On peut retenir les leçons suivantes de ces travaux et témoignages :

  • la recherche de nouveaux modèles de développement ou d’alternatives globales semble assez généralisée dans le monde;
  • la prise de conscience en faveur d’une véritable défense des écosystèmes de la planète;
  • la prise de conscience de la plus forte dimension internationale des pistes de sortie de crise.

 

Mais en même temps, aucune organisation ne peut prétendre, à l’heure actuelle, avoir une réponse globale satisfaisante. La plupart des acteurs engagés dans les défis actuels de la planète conviennent du caractère inédit de la situation globale, mais aussi de la phase exploratoire de la recherche d’alternatives globales.

Rares sont les pistes qui font aujourd’hui l’unanimité. Rio 2012 arrive à point nommé avec ses objectifs d’une économie sociale autant que verte dans le contexte d’une lutte à mener pour éradiquer la pauvreté.

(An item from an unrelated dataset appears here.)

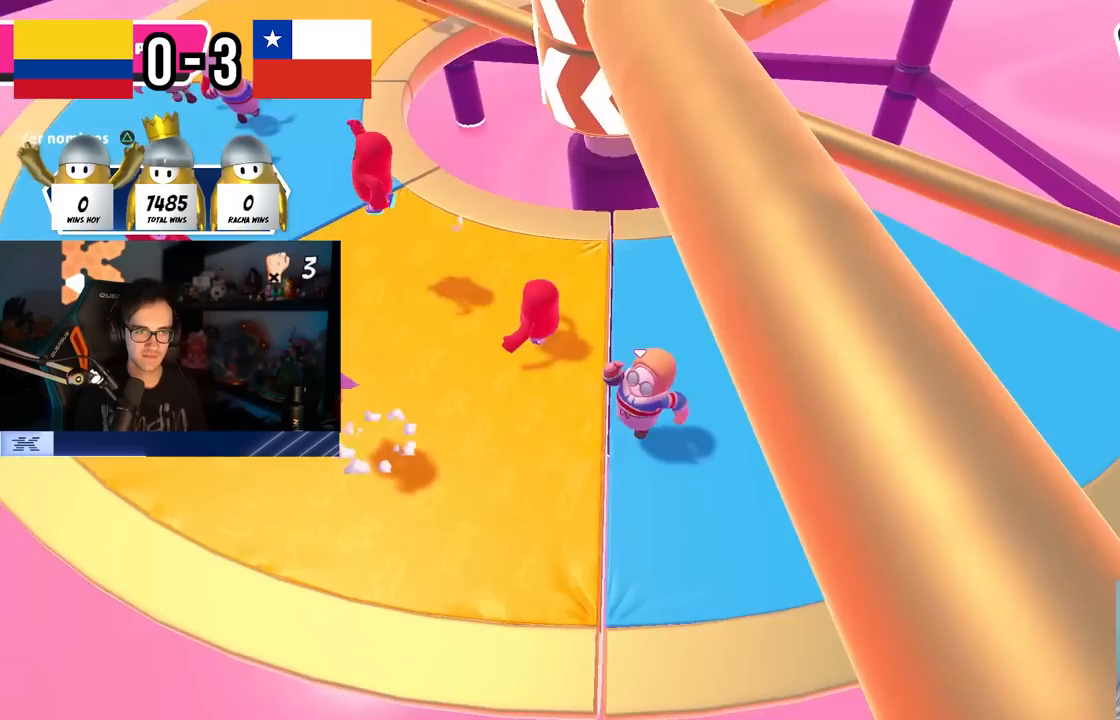
{"buttons": [], "left_stick": "up", "right_stick": "down", "events": [[283, "right_stick", "up"], [350, "right_stick", "center"], [400, "left_stick", "up"], [400, "right_stick", "down"]]}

Avec sa longue trajectoire historique marquée de réussites convaincantes, en dépit de certains déboires ainsi que sa présence dans toutes les économies de la planète, l’ESS va encore plus loin et a des choses à dire sur le triple registre d’intervention qui est le sien : a) une logique entrepreneuriale plus efficace combinant l’économique, le social et l’environnemental et pas seulement l’un des trois (de ce fait, la finance revient à son rôle de support); b) en tant que mouvement, une logique de représentation «politique» de ce type d’entreprises (du local à l’international); c) une logique d’intercoopération Nord-Sud. C’est ce que nous entendons démontrer dans le présent document 1.